LA SINISTRA DA CLUB DELLE AUTO D’EPOCA
“TROPPE BRAVE persone, troppe passioni e competenze, troppi voti hanno abbandonato il partito più grande perché incompatibili con tono, vocabolario, rudezza del Capo. Per gli stessi motivi c’è chi ha gradito e tuttora plaude alla grinta”. GIANNI CUPERLO: “SINISTRA, E POI” (DONZELLI EDITORE)
DICHIARARSI di sinistra oggi è un po’ come appartenere a un club di auto d’epoca: ogni tanto partecipi a un simpatico raduno di appassionati ma per correre in autostrada ci vuol altro. Se poi su questa stagione dello “scontento” ci scrivi un breve saggio, con l’uso di un buon italiano e qualche citazione colta vuol dire che vivi proprio fuori dal mondo, nell’epoca della politica gutturale e possibilmente sgrammaticata. A un certo punto Gianni Cuperlo, esponente a lungo ostinato della sinistra (Pd) si deve essere stancato di pretendere da Matteo Renzi il minimo rispetto che si dovrebbe alle diversità di opinione.
Non se n’è andato sbattendo la porta, come i suoi amici e compagni che hanno dato vita al Mdp, e ha preferito allontanarsi e riflettere (altra brutta parola di questi tempi) anche sui propri errori. Questa però non è la recensione di un libro ma un pensierino sull’anestesia della ragione e dei sentimenti (o dei risentimenti). Come in tutte le cose della vita, anche per chi fa politica sentirsi parte di una comunità è fondamentale come l’aria.
Quando però i rapporti personali si sfasciano, e i tuoi compagni di banco cominciano a deriderti giudicandoti un debole magari perché non alzi la voce e ti sforzi di comprendere (orrore) le ragioni dell’altro, la delusione produce distacco ed autocommiserazione. Capita allora che “ci si diriga altrove per legittima difesa senza accompagnare l’atto di un corredo vitale”, e subentri “l’incapacità di progettare un’alternativa e un pensiero scavato” nella vita reale. Senza nominarli si allude ai Bersani, agli Speranza, e forse a quel Massimo D’Alema che dell’autore è stato maestro. Chi ci ha creduto si può anche difendere con un bel sonnifero sperando al risveglio di non vedere più certe facce. Esiste però un’altra strada: dirsi fino in fondo e senza infingimenti la verità sui propri errori, sulle troppe pigrizie e manchevolezze. Riconoscere a se stessi che le colpe di Renzi non possono nascondere lo “scarto” tra ciò che la sinistra avrebbe potuto essere, non è stata e probabilmente nel presente non può essere.

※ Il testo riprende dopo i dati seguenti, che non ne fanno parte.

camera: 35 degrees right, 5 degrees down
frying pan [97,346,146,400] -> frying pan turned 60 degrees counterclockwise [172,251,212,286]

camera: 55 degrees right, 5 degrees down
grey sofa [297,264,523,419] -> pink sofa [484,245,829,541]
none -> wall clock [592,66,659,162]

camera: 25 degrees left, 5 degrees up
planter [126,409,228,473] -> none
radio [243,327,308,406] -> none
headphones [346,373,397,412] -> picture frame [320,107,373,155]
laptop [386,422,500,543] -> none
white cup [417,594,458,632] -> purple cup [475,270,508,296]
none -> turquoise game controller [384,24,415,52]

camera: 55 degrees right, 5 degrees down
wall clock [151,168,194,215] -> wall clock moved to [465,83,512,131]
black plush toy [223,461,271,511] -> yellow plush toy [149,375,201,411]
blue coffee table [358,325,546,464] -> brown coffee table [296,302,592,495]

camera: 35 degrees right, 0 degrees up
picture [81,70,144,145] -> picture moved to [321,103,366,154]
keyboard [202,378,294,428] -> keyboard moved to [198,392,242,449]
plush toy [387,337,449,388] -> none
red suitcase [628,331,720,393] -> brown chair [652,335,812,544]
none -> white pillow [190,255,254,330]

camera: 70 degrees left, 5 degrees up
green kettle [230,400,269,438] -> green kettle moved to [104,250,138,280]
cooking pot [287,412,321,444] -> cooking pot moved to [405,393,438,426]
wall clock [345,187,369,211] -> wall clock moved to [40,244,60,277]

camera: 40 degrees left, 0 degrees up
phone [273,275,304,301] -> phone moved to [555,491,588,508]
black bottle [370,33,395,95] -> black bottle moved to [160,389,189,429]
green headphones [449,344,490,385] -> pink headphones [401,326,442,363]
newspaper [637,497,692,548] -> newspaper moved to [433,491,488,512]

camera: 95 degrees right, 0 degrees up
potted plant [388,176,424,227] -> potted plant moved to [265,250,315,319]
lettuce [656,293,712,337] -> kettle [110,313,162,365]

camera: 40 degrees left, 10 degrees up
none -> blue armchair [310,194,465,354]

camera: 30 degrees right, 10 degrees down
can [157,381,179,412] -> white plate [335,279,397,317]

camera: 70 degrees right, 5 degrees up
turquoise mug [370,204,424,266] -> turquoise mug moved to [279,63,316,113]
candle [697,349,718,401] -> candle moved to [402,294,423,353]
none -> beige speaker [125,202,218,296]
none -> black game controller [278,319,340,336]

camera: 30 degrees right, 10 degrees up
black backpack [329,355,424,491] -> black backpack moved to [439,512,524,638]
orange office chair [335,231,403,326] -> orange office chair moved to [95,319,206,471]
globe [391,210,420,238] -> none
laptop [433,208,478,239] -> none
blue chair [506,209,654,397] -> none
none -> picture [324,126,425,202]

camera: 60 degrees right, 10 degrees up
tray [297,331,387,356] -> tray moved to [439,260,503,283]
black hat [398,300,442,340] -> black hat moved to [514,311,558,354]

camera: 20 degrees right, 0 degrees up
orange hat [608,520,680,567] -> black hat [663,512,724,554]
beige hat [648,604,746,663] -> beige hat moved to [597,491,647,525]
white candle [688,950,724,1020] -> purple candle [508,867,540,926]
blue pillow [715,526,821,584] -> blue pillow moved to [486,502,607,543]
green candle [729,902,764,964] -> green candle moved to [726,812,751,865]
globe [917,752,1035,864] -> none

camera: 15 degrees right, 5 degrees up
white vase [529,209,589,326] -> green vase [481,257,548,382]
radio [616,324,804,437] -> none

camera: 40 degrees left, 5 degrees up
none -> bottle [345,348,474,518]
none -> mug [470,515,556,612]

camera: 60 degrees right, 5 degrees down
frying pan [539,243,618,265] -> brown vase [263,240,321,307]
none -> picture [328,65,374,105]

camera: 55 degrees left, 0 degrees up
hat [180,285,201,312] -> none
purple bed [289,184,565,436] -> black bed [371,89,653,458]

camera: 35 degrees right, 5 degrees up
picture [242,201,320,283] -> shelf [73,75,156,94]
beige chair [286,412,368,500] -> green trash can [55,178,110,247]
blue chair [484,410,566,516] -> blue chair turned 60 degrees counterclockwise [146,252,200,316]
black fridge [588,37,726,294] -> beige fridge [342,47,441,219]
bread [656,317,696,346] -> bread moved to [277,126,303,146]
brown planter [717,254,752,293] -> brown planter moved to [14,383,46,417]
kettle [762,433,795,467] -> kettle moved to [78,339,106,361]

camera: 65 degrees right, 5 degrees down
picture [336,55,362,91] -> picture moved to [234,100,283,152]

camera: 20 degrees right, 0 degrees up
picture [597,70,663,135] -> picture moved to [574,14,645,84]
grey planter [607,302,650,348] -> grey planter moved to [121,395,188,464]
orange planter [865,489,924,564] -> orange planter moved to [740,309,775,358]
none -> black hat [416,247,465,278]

L’alibi che scarica le colpe altrove non regge mentre emerge la “fiacchezza di imputare a un corpo estraneo a noi” l’inadeguatezza della sinistra e la sua forse irrimediabile residualità. Renzi si comporta da Renzi e peggio per lui ma se sulla vicenda Bankitalia dall’arcipelago frantumato della sinistra si è udito solo qualche timido pigolio la colpa esclusiva è della maleducazione del Capo? L’altra sera, a Verona, davanti ai cancelli della Melegatti, storica azienda del pandoro sull’orlo della chiusura, c’erano soltanto le telecamere di “Propaganda Live”, ea parlare con i dipendenti impauriti e smarriti il microfono di Diego “Zoro” Bianchi. Non una bandiera, non un esponente della sinistra. Dove erano finiti? A una rievocazione storica della Mille Miglia?